As he strides between the partitions of Parti Wall, he reflects on the installation as a summary of his field as a whole; all of these different mentalities coming together to coalesce when they could have violently clashed.

“Architecture, really, is just an accumulation of tons of different ideas,” Louie said. “I’ve been fortunate enough to have many inspiring mentors throughout my life and career. You could say that everything I do now is, in part, their work –– a collection of their ideas.”

Upon graduation from Syracuse University as an undergrad in 2007, Louie pursued further studies on his own whims. His wanderlust eventually led him to Holland, where he continued to explore architecture.

“I did some work in New York, I did some in Boston,” he said. “I moved out to Seattle. I’ve been everywhere.”

Bess Krietemeyer, also an assistant professor at SOA, is exploring ideas similar to Louie’s. She said that architects are assuming this new role of a bridge between function and aesthetics.

The struggle to balance function and aesthetics is synonymous with architecture itself, she said, and the solution to the problem lies in exploring new ways to express ideas.

“I really think that technology and beauty can coexist,” she said. “You don’t have to place yourself in one camp or another. It’s a matter of placing yourself in the middle.”

Louie has been comfortably seated there for a while now.

Alan Smart, a fellow assistant professor of Louie’s, is there beside Louie. Smart said that much of the future of urban planning depends on architects changing their approaches.

“You have these people, myself included, who don’t look at the problem as being, ‘What is architecture?’” Smart said. “Instead, we try to ask, ‘What is architecture for, and what is it capable of?’”

Louie remembers the road trip he took last year to get to Syracuse following the SOA’s job offer. He stopped in Utah to see “Spiral Jetty,” an earthwork of mud and clay by Robert Smithson, a renowned land artist.

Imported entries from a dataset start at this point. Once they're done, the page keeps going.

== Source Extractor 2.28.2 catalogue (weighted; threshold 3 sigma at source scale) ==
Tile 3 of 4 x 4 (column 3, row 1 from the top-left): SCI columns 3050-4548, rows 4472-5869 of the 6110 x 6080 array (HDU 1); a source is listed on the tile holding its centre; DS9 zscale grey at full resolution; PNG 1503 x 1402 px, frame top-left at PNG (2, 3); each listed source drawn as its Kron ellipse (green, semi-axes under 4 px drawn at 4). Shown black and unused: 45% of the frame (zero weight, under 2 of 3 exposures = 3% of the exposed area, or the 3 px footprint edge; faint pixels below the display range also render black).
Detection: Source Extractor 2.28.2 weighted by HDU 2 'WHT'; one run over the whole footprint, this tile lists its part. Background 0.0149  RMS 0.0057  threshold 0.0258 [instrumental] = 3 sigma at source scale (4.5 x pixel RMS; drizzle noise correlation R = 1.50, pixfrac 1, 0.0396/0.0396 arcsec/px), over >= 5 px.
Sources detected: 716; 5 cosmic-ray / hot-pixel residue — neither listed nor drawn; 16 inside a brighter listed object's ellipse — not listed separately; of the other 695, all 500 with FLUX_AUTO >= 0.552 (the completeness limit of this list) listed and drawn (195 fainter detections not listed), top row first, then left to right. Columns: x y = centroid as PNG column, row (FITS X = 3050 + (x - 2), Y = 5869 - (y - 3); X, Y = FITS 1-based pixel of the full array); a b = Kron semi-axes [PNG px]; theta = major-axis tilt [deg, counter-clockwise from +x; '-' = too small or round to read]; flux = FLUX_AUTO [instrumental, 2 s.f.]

The jetty extends into Great Salt Lake, and as he walked on the black basalt rocks, Louie remembered thinking that he felt like a giant walking on stars, like the jetty was his own personal solar system.

“I think we should be having fun with architectural discipline,” he said. “I’m always going to have to think about scale, location, time and cost. But it can become so interesting if you just stand back and get out of your own way.”

As he takes a final step back to see the expressive Parti Wall from the outside, Louie’s smile widens, as if wondering when he’ll complete his own Spiral Jetty, complete with stars for the next generation of giants to walk on.